Décision n° 2014-428 QPC du 21 novembre 2014 - M. Nadav B. [Report de l'intervention de l'avocat au cours de la garde à vue en matière de délinquance ou de criminalité organisées]

Le Conseil constitutionnel a été saisi le 9 septembre 2014 par la Cour de cassation d'une question prioritaire de constitutionnalité posée par M. Nadav B. Cette question était relative à la conformité aux droits et libertés que la Constitution garantit des 6ème à 8ème alinéas de l'article 706-88 du code de procédure pénale (CPP).

L'article 706-88 du CPP fixe des règles particulières applicables à la garde à vue d'une personne suspectée d'avoir commis une des infractions relevant de la délinquance ou la criminalité organisée dont la liste est fixée par l'article 706-73 du même code. Ses sixième à huitième alinéas prévoient que l'intervention de l'avocat au cours de la garde à vue peut être différée pendant une durée maximale de quarante-huit heures ou, dans certains cas, de soixante-douze heures.

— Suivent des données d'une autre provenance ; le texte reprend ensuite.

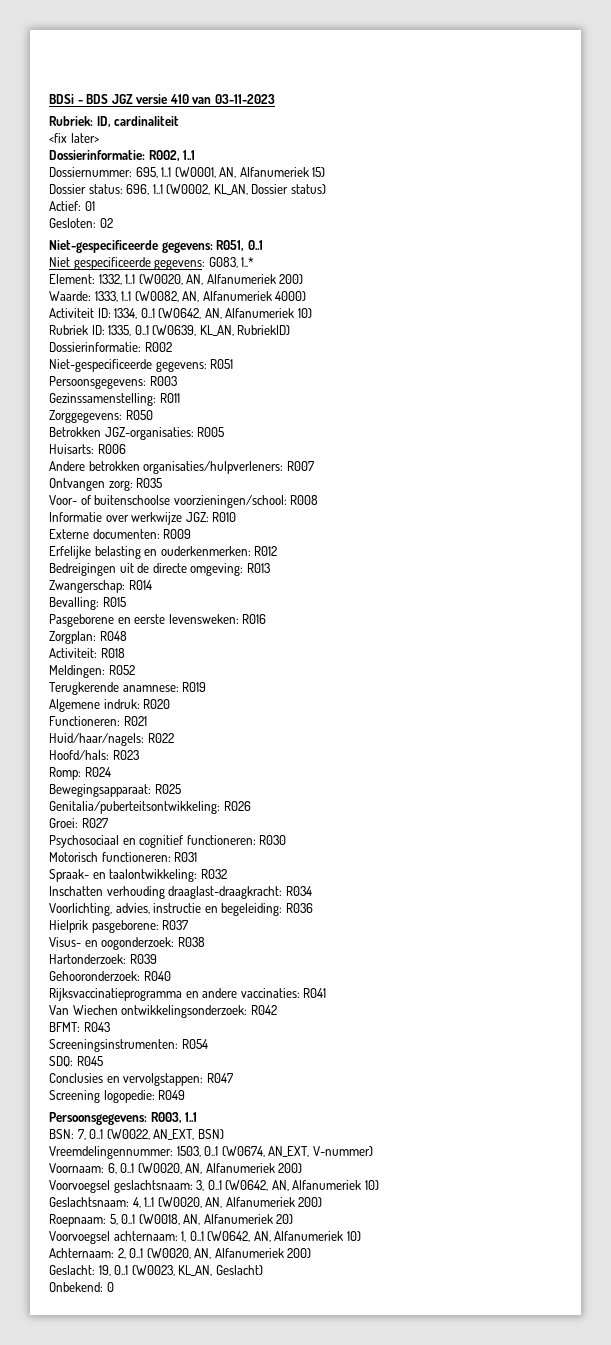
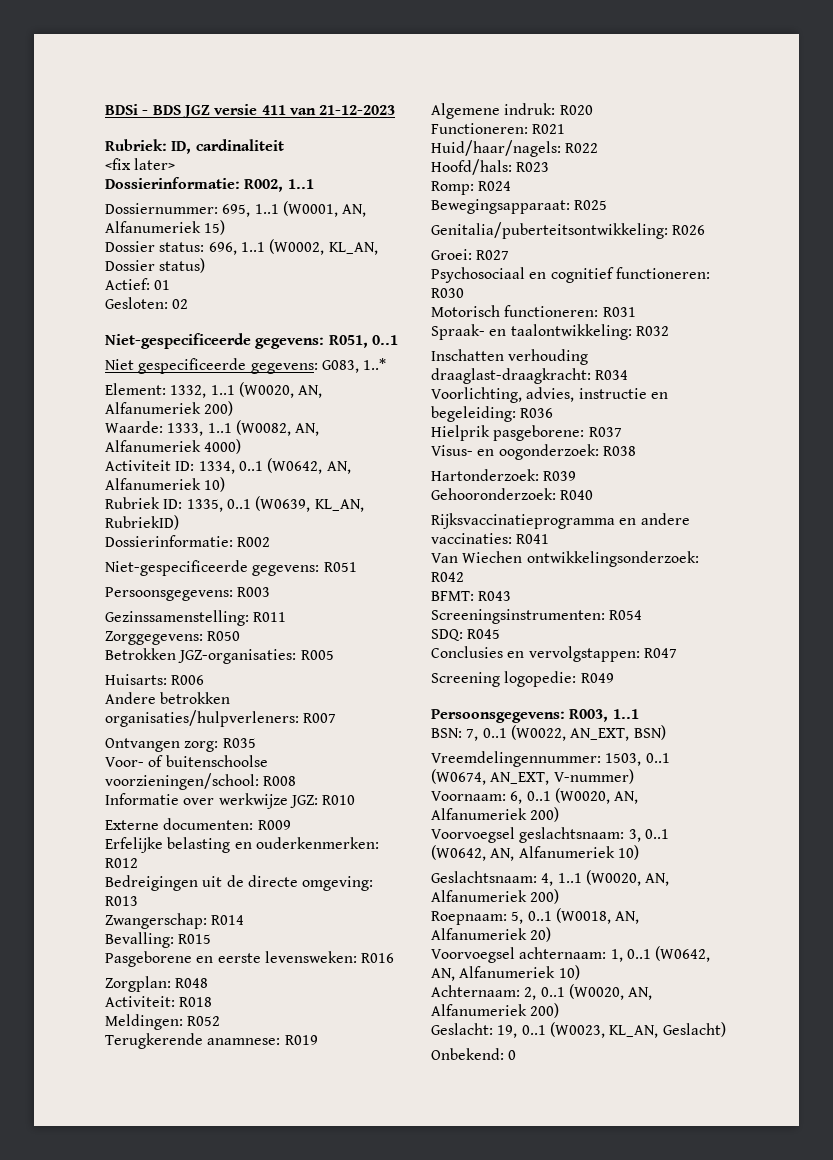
[169,94,275,104] 410 van 03-11-2023 -> [261,105,396,115] 411 van 21-12-2023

Le Conseil constitutionnel a relevé, que ce report de l'intervention de l'avocat ne peut être décidé qu'en considération de raisons impérieuses tenant aux circonstances particulières de l'enquête ou de l'instruction, soit pour permettre le recueil ou la conservation des preuves, soit pour prévenir une atteinte aux personnes. La décision initiale de reporter cette intervention appartient au magistrat chargé de la direction de l'enquête ou de l'instruction. Au-delà de vingt-quatre heures, ce report ne peut être décidé que par un magistrat du siège. Le report ne peut en tout état de cause excéder une durée de quarante-huit heures ou, en matière de terrorisme et de trafic de stupéfiants, de soixante-douze heures. La décision du magistrat doit être écrite et motivée. Par ailleurs, la personne placée en garde à vue est notamment informée, dès le début de la garde à vue, de la qualification, de la date et du lieu présumés de l'infraction qu'elle est soupçonnée d'avoir commise, du droit de consulter les documents mentionnés afférents ainsi que du droit « de se taire ». Au regard de l'ensemble de ces éléments, le Conseil constitutionnel a jugé que ces dispositions ne portent pas une atteinte disproportionnée aux droits de la défense et sont conformes à la Constitution.